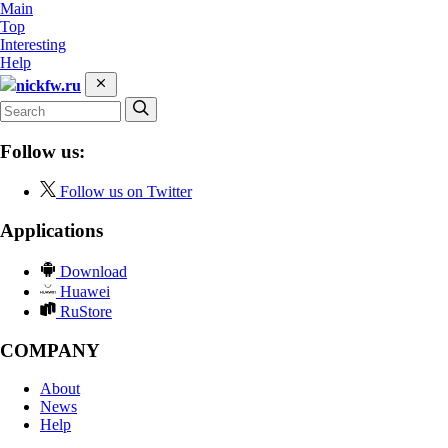
Main
Top
Interesting
Help
nickfw.ru
Follow us:
Follow us on Twitter
Applications
Download
Huawei
RuStore
COMPANY
About
News
Help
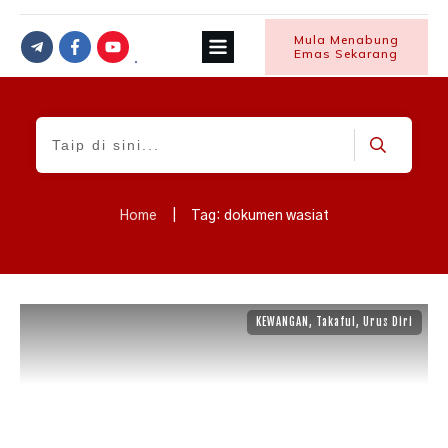
Mula Menabung
Emas Sekarang
Home
|
Tag: dokumen wasiat
KEWANGAN
,
Takaful
,
Urus Diri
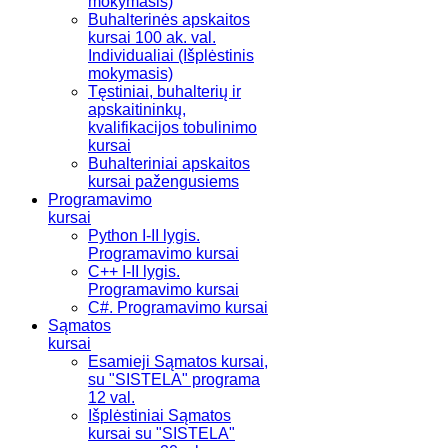
mokymasis)
Buhalterinės apskaitos
kursai 100 ak. val.
Individualiai (Išplėstinis
mokymasis)
Tęstiniai, buhalterių ir
apskaitininkų,
kvalifikacijos tobulinimo
kursai
Buhalteriniai apskaitos
kursai pažengusiems
Programavimo
kursai
Python I-II lygis.
Programavimo kursai
C++ I-II lygis.
Programavimo kursai
C#. Programavimo kursai
Sąmatos
kursai
Esamieji Sąmatos kursai,
su "SISTELA" programa
12 val.
Išplėstiniai Sąmatos
kursai su "SISTELA"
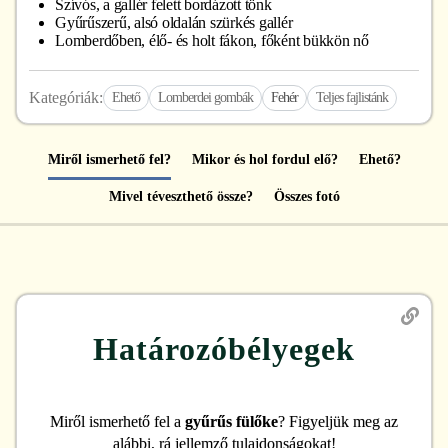
Szívós, a gallér felett bordázott tönk
Gyűrűszerű, alsó oldalán szürkés gallér
Lomberdőben, élő- és holt fákon, főként bükkön nő
Kategóriák:
Ehető
Lomberdei gombák
Fehér
Teljes fajlistánk
Miről ismerhető fel?
Mikor és hol fordul elő?
Ehető?
Mivel téveszthető össze?
Összes fotó
Határozóbélyegek
Miről ismerhető fel
a
gyűrűs fülőke
? Figyeljük meg az
alábbi, rá jellemző tulajdonságokat!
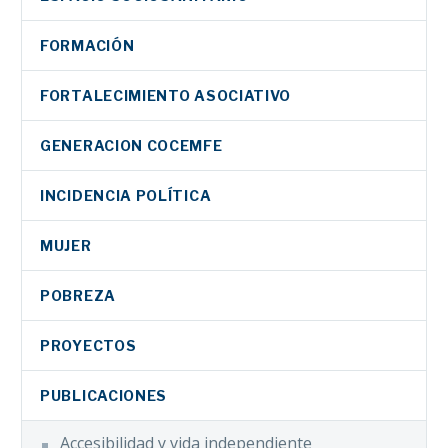
FORMACIÓN
FORTALECIMIENTO ASOCIATIVO
GENERACION COCEMFE
INCIDENCIA POLÍTICA
MUJER
POBREZA
PROYECTOS
PUBLICACIONES
Accesibilidad y vida independiente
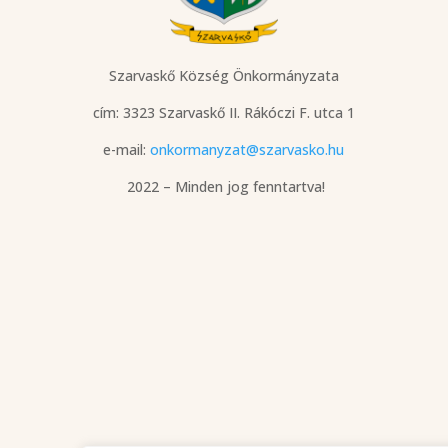
Szarvaskő Község Önkormányzata
cím: 3323 Szarvaskő
II. Rákóczi F. utca 1
e-mail:
onkormanyzat@szarvasko.hu
2022 – Minden jog fenntartva!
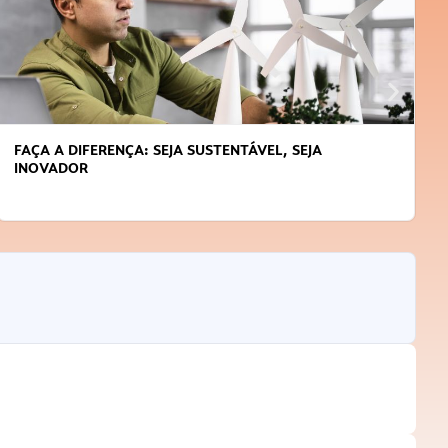
APRENDA A GERENCIAR O SEU TEMPO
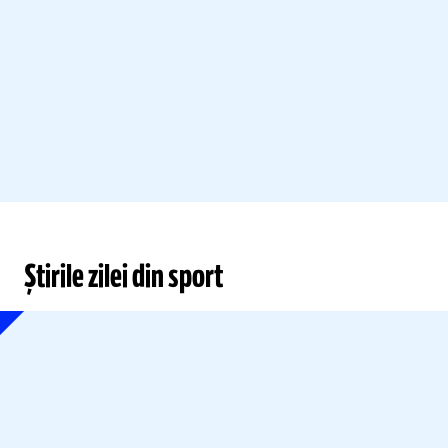
Știrile zilei din sport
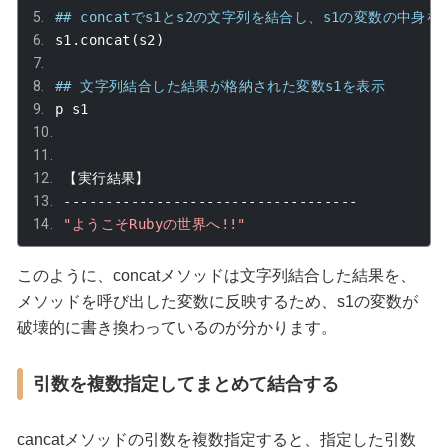
## concatでs1とs2の文字列を結合し、s1の変数の中身
s1
.
concat
(
s2
)
## 文字列結合した結果が格納された変数s1を表示
p s1
【実行結果】
-----------------------------------
"ようこそRubyの世界へ!!"
このように、
concat
メソッドは文字列結合した結果を、
メソッドを呼び出した変数に反映するため、
s1
の変数が
破壊的に書き換わっているのが分かります。
引数を複数指定してまとめて結合する
cancat
メソッドの引数を複数指定すると、指定した引数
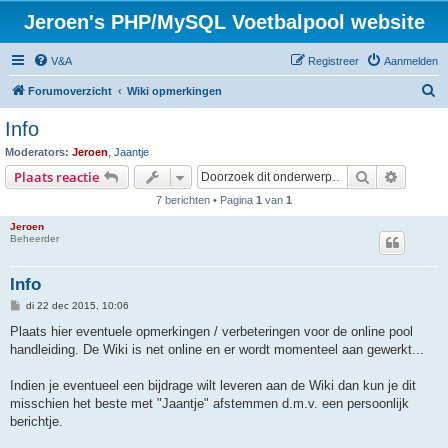
Jeroen's PHP/MySQL Voetbalpool website
V&A
Registreer
Aanmelden
Z
Forumoverzicht
Wiki opmerkingen
o
Info
e
Moderators:
Jeroen
,
Jaantje
k
Zoek
Uitgebr
Plaats reactie
7 berichten • Pagina
1
van
1
Jeroen
Beheerder
Info
B
di 22 dec 2015, 10:06
e
r
Plaats hier eventuele opmerkingen / verbeteringen voor de online pool
i
handleiding. De Wiki is net online en er wordt momenteel aan gewerkt...
c
h
t
Indien je eventueel een bijdrage wilt leveren aan de Wiki dan kun je dit
misschien het beste met "Jaantje" afstemmen d.m.v. een persoonlijk
berichtje.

____________________

Render all of the lines above as a numbered list, skipping any blank lines, and leave the pictures out of your answer.

1. Main
2. Top
3. Interesting
4. Help
5. nickfw.ru
6. Follow us:
7. Follow us on Twitter
8. Applications
9. Download
10. Huawei
11. RuStore
12. COMPANY
13. About
14. News
15. Help
16. Mula Menabung
17. Emas Sekarang
18. Home
19. |
20. Tag: dokumen wasiat
21. KEWANGAN
22. ,
23. Takaful
24. ,
25. Urus Diri
26. mokymasis)
27. Buhalterinės apskaitos
28. kursai 100 ak. val.
29. Individualiai (Išplėstinis
30. mokymasis)
31. Tęstiniai, buhalterių ir
32. apskaitininkų,
33. kvalifikacijos tobulinimo
34. kursai
35. Buhalteriniai apskaitos
36. kursai pažengusiems
37. Programavimo
38. kursai
39. Python I-II lygis.
40. Programavimo kursai
41. C++ I-II lygis.
42. Programavimo kursai
43. C#. Programavimo kursai
44. Sąmatos
45. kursai
46. Esamieji Sąmatos kursai,
47. su "SISTELA" programa
48. 12 val.
49. Išplėstiniai Sąmatos
50. kursai su "SISTELA"
51. Szívós, a gallér felett bordázott tönk
52. Gyűrűszerű, alsó oldalán szürkés gallér
53. Lomberdőben, élő- és holt fákon, főként bükkön nő
54. Kategóriák:
55. Ehető
56. Lomberdei gombák
57. Fehér
58. Teljes fajlistánk
59. Miről ismerhető fel?
60. Mikor és hol fordul elő?
61. Ehető?
62. Mivel téveszthető össze?
63. Összes fotó
64. Határozóbélyegek
65. Miről ismerhető fel
66. a
67. gyűrűs fülőke
68. ? Figyeljük meg az
69. alábbi, rá jellemző tulajdonságokat!
70. FORMACIÓN
71. FORTALECIMIENTO ASOCIATIVO
72. GENERACION COCEMFE
73. INCIDENCIA POLÍTICA
74. MUJER
75. POBREZA
76. PROYECTOS
77. PUBLICACIONES
78. Accesibilidad y vida independiente
79. Szarvaskő Község Önkormányzata
80. cím: 3323 Szarvaskő
81. II. Rákóczi F. utca 1
82. e-mail:
83. onkormanyzat@szarvasko.hu
84. 2022 – Minden jog fenntartva!
85. APRENDA A GERENCIAR O SEU TEMPO
86. Știrile zilei din sport
87. ## concatでs1とs2の文字列を結合し、s1の変数の中身
88. s1
89. .
90. concat
91. (
92. s2
93. )
94. ## 文字列結合した結果が格納された変数s1を表示
95. p s1
96. 【実行結果】
97. -----------------------------------
98. "ようこそRubyの世界へ!!"
99. このように、
100. concat
101. メソッドは文字列結合した結果を、
102. メソッドを呼び出した変数に反映するため、
103. s1
104. の変数が
105. 破壊的に書き換わっているのが分かります。
106. 引数を複数指定してまとめて結合する
107. cancat
108. メソッドの引数を複数指定すると、指定した引数
109. Jeroen's PHP/MySQL Voetbalpool website
110. V&A
111. Registreer
112. Aanmelden
113. Z
114. Forumoverzicht
115. Wiki opmerkingen
116. o
117. Info
118. e
119. Moderators:
120. Jeroen
121. ,
122. Jaantje
123. k
124. Zoek
125. Uitgebr
126. Plaats reactie
127. 7 berichten • Pagina
128. 1
129. van
130. 1
131. Jeroen
132. Beheerder
133. Info
134. B
135. di 22 dec 2015, 10:06
136. e
137. r
138. Plaats hier eventuele opmerkingen / verbeteringen voor de online pool
139. i
140. handleiding. De Wiki is net online en er wordt momenteel aan gewerkt...
141. c
142. h
143. t
144. Indien je eventueel een bijdrage wilt leveren aan de Wiki dan kun je dit
145. misschien het beste met "Jaantje" afstemmen d.m.v. een persoonlijk
146. berichtje.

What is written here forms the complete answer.